6.ª - Quem consegue compreender que se façam alterações a um regime legal que funcionava bem há tantos anos e que acautelava as situações em que os próprios utentes da justiça estão de férias, não os obrigando a comparecer nesses períodos ?

7.ª - Quem assumiu o compromisso de aprovar medidas até à entrada em vigor da Lei n.º 42/2005 (artigo 8.º da mesma lei) e, até à presente data, ainda nada fez, o que pode colocar em dúvida a própria vigência desta ?

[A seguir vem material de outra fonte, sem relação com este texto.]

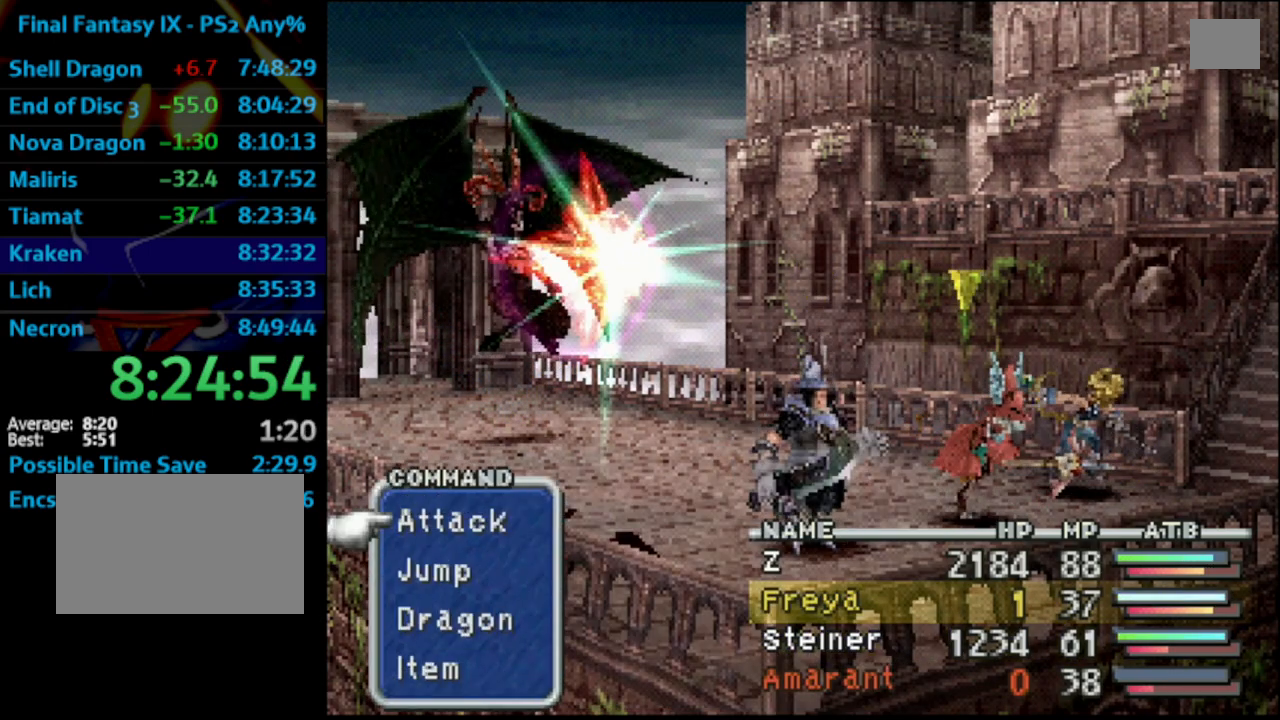
{"buttons": ["L1", "R1"], "left_stick": "center", "right_stick": "center", "events": []}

8.ª - Como vão os escritórios dos senhores advogados e solicitadores garantir as férias a que têm direito os próprios e os respectivos funcionários e, ao mesmo tempo, permitir a organização daqueles espaços para o novo ano que se inicia (prática seguida há décadas) ?

9.ª - A quem interessa que o sistema legal agora aprovado não traga nada de benéfico para a eficiência e a celeridade na medida em que, das duas uma, ou não irão realizar-se quaisquer diligências ou irão ser constantemente adiadas, por falta dos intervenientes (que poderão estar a gozar as suas férias) ou por impossibilidade na sua realização por parte do magistrado que estará a acumular dois ou mais tribunais ou juízos ?


10.ª - A QUEM INTERESSA QUE A JUSTIÇA NÃO FUNCIONE ?

*
Reservo o ónus das respostas para as pessoas que disseram aos cidadãos portugueses que tinham um estudo de ganho de eficácia e celeridade de dez por cento (a mesma percentagem que as perguntas) caso estas medidas fossem aprovadas mas que nunca tiveram a coragem e a honestidade de o mostrar a esses mesmos portugueses que as elegeram.


Como a evidência mostra que não é possível meter o Rossio na Rua da Betesga, por mim, há muito que encontrei estas respostas na frase de um famoso poeta: - "Há homens que nem sequer se enganam porque não propõem nada de razoável".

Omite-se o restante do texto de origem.